**WHAT YOU ARE ASKED TO DO**. Leave every picture out. Set down all the lines below exactly.

**INFORMATION PROVIDED**.

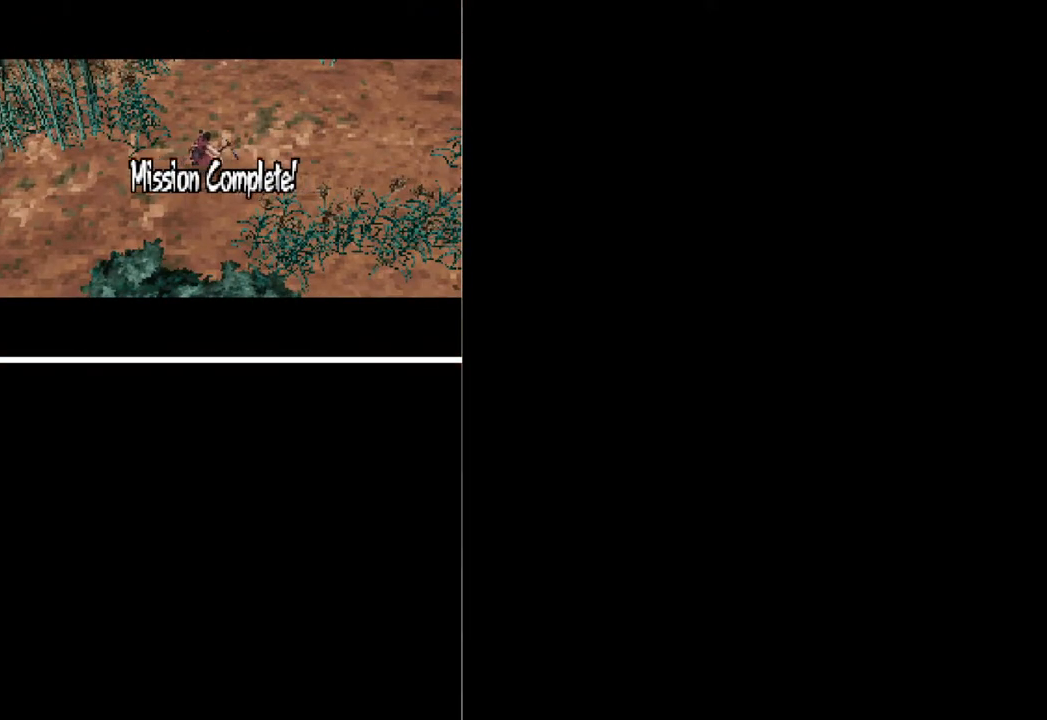
{"buttons": [], "button_events": [[33, "B", "up"], [200, "B", "down"], [267, "B", "up"], [367, "B", "down"], [433, "B", "up"]]}
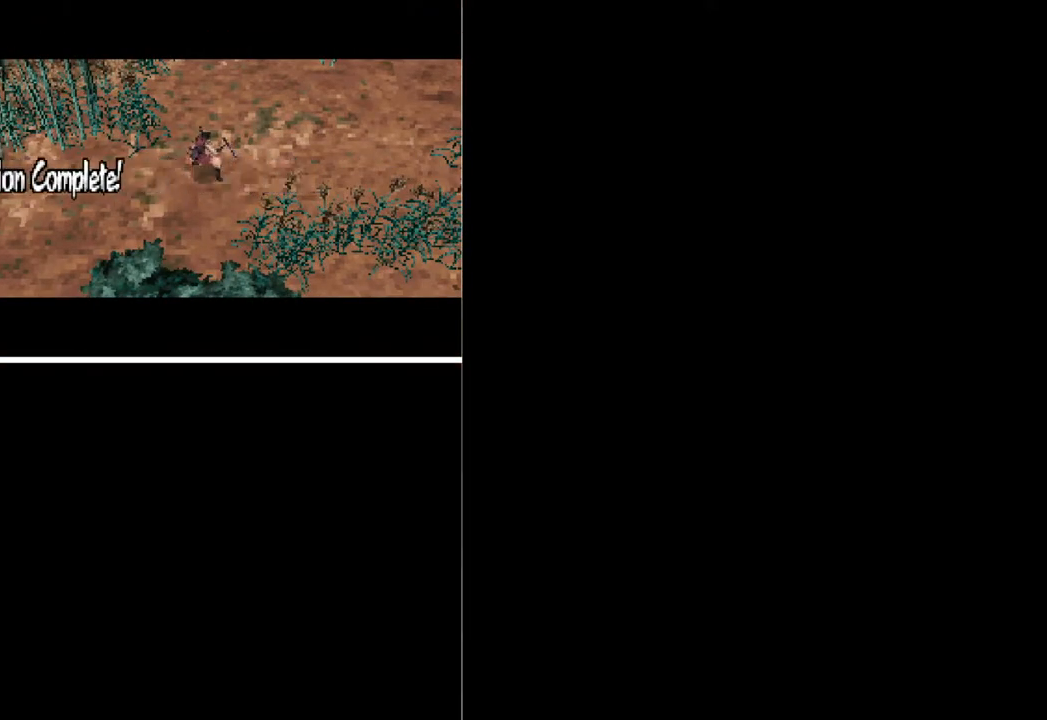
{"buttons": [], "button_events": [[33, "B", "down"], [500, "B", "up"]]}
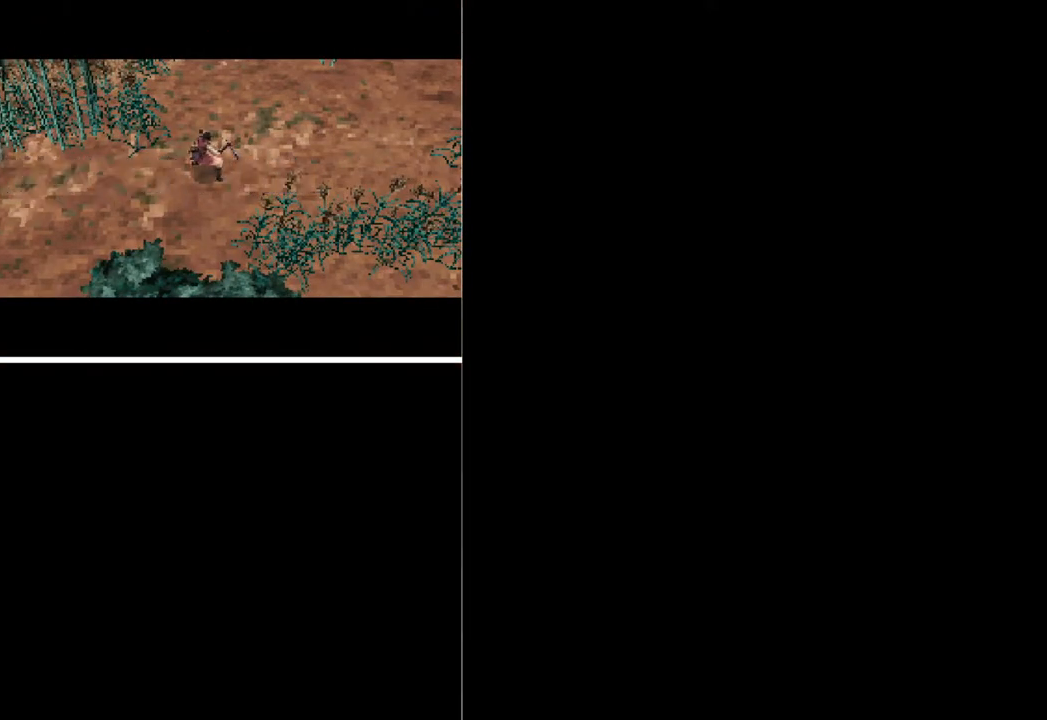
{"buttons": ["B"], "button_events": [[167, "B", "down"], [267, "B", "up"], [333, "B", "down"], [400, "B", "up"], [467, "B", "down"]]}
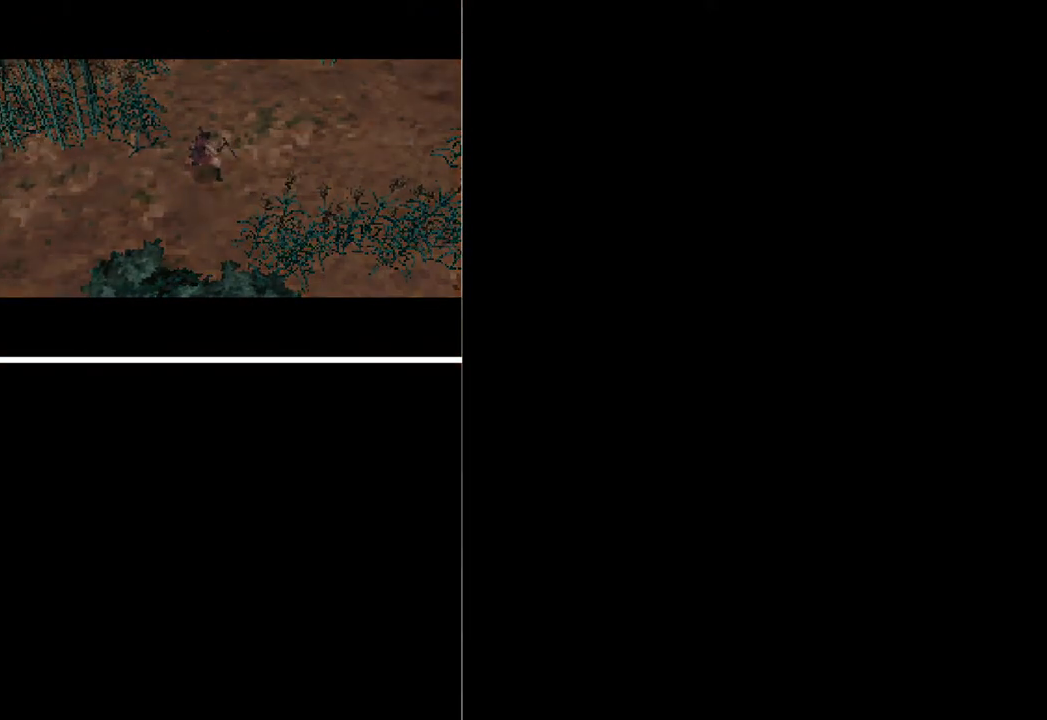
{"buttons": ["B"], "button_events": [[167, "B", "up"], [233, "B", "down"], [400, "B", "up"], [467, "B", "down"]]}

**RESPONSE TO THE EXERCISE**.
{"buttons": [], "button_events": [[33, "B", "up"], [200, "B", "down"], [267, "B", "up"], [367, "B", "down"], [433, "B", "up"]]}
{"buttons": [], "button_events": [[33, "B", "down"], [500, "B", "up"]]}
{"buttons": ["B"], "button_events": [[167, "B", "down"], [267, "B", "up"], [333, "B", "down"], [400, "B", "up"], [467, "B", "down"]]}
{"buttons": ["B"], "button_events": [[167, "B", "up"], [233, "B", "down"], [400, "B", "up"], [467, "B", "down"]]}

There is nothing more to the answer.